§ **Work request**
Put every line of text in the items below into a single numbered list, skipping blank lines and leaving the pictures out.

◇ ◇ ◇ ◇ ◇ ◇ ◇

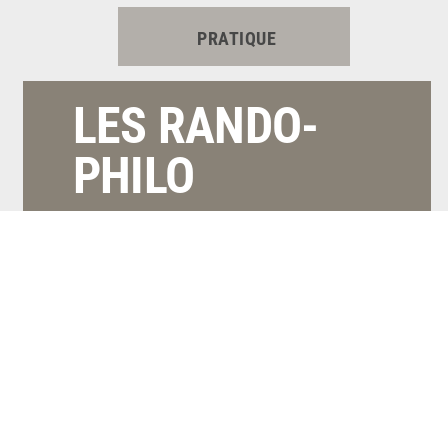
PRATIQUE
LES RANDO-
PHILO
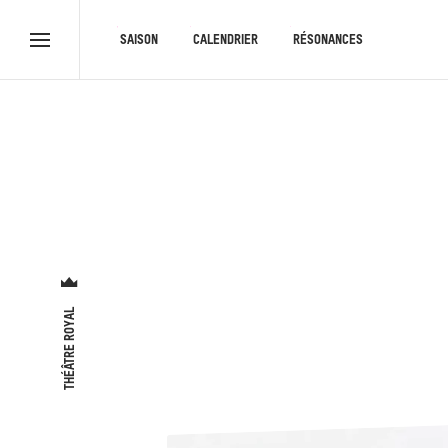
RACCOURCIS
SAISON
CALENDRIER
RÉSONANCES
Menu
complet
THÉÂTRE ROYAL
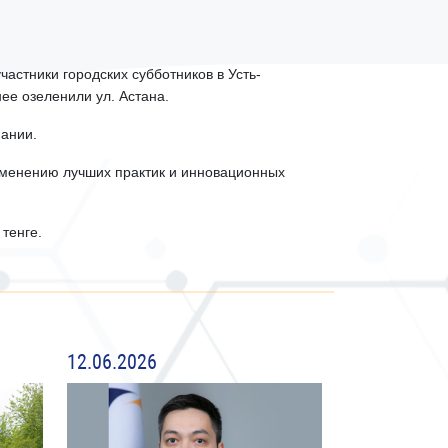
астники городских субботников в Усть-
ее озеленили ул. Астана.
ании.
именению лучших практик и инновационных
тенге.
12.06.2026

◇ ◇ ◇ ◇ ◇ ◇ ◇

§ **Response to this exercise**
1. PRATIQUE
2. LES RANDO-
3. PHILO
4. RACCOURCIS
5. SAISON
6. CALENDRIER
7. RÉSONANCES
8. Menu
9. complet
10. THÉÂTRE ROYAL
11. астники городских субботников в Усть-
12. ее озеленили ул. Астана.
13. ании.
14. именению лучших практик и инновационных
15. тенге.
16. 12.06.2026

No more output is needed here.